* [The task]
Extract each line of the data and write it out again exactly.

* [Data extracts]
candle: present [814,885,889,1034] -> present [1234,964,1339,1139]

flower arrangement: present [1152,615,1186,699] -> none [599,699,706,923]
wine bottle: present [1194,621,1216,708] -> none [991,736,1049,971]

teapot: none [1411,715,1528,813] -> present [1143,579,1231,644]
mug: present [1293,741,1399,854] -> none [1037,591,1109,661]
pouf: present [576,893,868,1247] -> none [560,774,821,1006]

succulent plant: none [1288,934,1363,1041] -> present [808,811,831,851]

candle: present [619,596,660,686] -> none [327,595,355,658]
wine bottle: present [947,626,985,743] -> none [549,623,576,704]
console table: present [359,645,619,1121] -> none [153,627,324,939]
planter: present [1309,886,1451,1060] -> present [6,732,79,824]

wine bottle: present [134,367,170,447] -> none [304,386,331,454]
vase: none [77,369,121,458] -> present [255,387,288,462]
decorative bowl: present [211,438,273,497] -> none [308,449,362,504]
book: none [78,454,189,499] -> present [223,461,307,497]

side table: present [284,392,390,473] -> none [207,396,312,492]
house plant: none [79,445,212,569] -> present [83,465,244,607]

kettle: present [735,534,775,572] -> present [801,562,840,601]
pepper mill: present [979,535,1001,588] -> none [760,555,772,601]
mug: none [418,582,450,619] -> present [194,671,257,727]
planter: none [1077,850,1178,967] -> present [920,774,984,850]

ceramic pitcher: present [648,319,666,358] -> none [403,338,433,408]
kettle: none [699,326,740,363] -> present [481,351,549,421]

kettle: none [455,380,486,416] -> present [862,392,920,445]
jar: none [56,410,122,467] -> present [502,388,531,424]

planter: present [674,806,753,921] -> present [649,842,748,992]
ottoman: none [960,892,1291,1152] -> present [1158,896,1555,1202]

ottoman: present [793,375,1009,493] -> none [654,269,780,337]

* [Result for this task]
candle: present [814,885,889,1034] -> present [1234,964,1339,1139]

flower arrangement: present [1152,615,1186,699] -> none [599,699,706,923]
wine bottle: present [1194,621,1216,708] -> none [991,736,1049,971]

teapot: none [1411,715,1528,813] -> present [1143,579,1231,644]
mug: present [1293,741,1399,854] -> none [1037,591,1109,661]
pouf: present [576,893,868,1247] -> none [560,774,821,1006]

succulent plant: none [1288,934,1363,1041] -> present [808,811,831,851]

candle: present [619,596,660,686] -> none [327,595,355,658]
wine bottle: present [947,626,985,743] -> none [549,623,576,704]
console table: present [359,645,619,1121] -> none [153,627,324,939]
planter: present [1309,886,1451,1060] -> present [6,732,79,824]

wine bottle: present [134,367,170,447] -> none [304,386,331,454]
vase: none [77,369,121,458] -> present [255,387,288,462]
decorative bowl: present [211,438,273,497] -> none [308,449,362,504]
book: none [78,454,189,499] -> present [223,461,307,497]

side table: present [284,392,390,473] -> none [207,396,312,492]
house plant: none [79,445,212,569] -> present [83,465,244,607]

kettle: present [735,534,775,572] -> present [801,562,840,601]
pepper mill: present [979,535,1001,588] -> none [760,555,772,601]
mug: none [418,582,450,619] -> present [194,671,257,727]
planter: none [1077,850,1178,967] -> present [920,774,984,850]

ceramic pitcher: present [648,319,666,358] -> none [403,338,433,408]
kettle: none [699,326,740,363] -> present [481,351,549,421]

kettle: none [455,380,486,416] -> present [862,392,920,445]
jar: none [56,410,122,467] -> present [502,388,531,424]

planter: present [674,806,753,921] -> present [649,842,748,992]
ottoman: none [960,892,1291,1152] -> present [1158,896,1555,1202]

ottoman: present [793,375,1009,493] -> none [654,269,780,337]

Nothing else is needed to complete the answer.